An administrative role meant for artificial intelligence (AI) agents within Microsoft Entra ID could enable privilege escalation and identity takeover attacks, according to new findings from Silverfort.
Agent ID Administrator is a privileged built-in role introduced by Microsoft as part of its agent identity platform to handle all aspects of an AI agent’s identity lifecycle operations in a tenant. The platform enables AI agents to authenticate securely and access necessary resources, as well as discover other agents.
However, the shortcoming discovered by the identity security platform meant that users assigned the Agent ID Administrator role could take over arbitrary service principals, including those beyond agent-related identities, by becoming an owner and then add their own credentials to authenticate as that principal.
“That’s full service principal takeover,” security researcher Noa Ariel said. “In tenants where high-privileged service principals exist, it becomes a privilege escalation path.”

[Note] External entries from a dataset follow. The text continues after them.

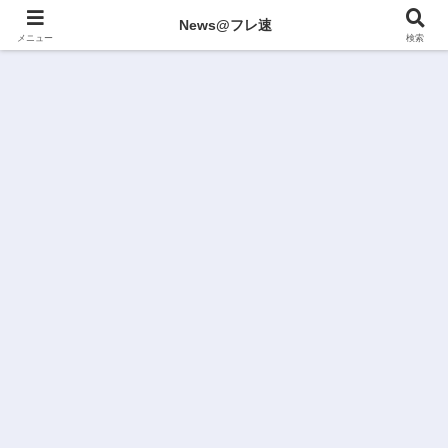
News@フレ速
メニュー
検索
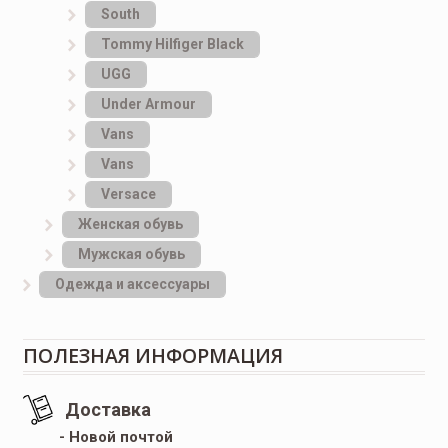
South
Tommy Hilfiger Black
UGG
Under Armour
Vans
Vans
Versace
Женская обувь
Мужская обувь
Одежда и аксессуары
ПОЛЕЗНАЯ ИНФОРМАЦИЯ
Доставка
- Новой почтой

This ownership of a service principal effectively opens the door to an attacker to operate within the scope of its existing permissions. If the targeted service principal holds elevated permissions – particularly privileged directory roles and high-impact Graph app permissions – it can give an attacker broader control over the tenant.
Following responsible disclosure on March 1, 2026, Microsoft rolled out a patch across all cloud environments to remediate the scope overreach on April 9. Following the fix, any attempt to assign ownership over non-agent service principals using the Agent ID Administrator role is now blocked, and leads to a “Forbidden” error message being displayed.
Silverfort noted that the architectural issue highlights the need for validating how roles are scoped and permissions are applied, especially when it comes to shared identity components and new identity types are built on top of the foundations of existing primitives.
To mitigate the threat posed by this risk, organizations are advised to monitor sensitive role usage, particularly those related to service principal ownership or credential changes, track service principal ownership changes, secure privileged service principals, and audit credential creation on service principals.
“Agent identities are part of the broader shift toward non-human identities, built for the age of AI agents,” Ariel noted. “When role permissions are applied on top of shared foundations without strict scoping, access can extend beyond what was originally intended. In this case, that gap led to broader access, especially when privileged service principals were involved.”
“Additionally, the overall risk is influenced by tenant posture, particularly around privileged service principals, where ownership abuse remains a well-known and impactful attack path.”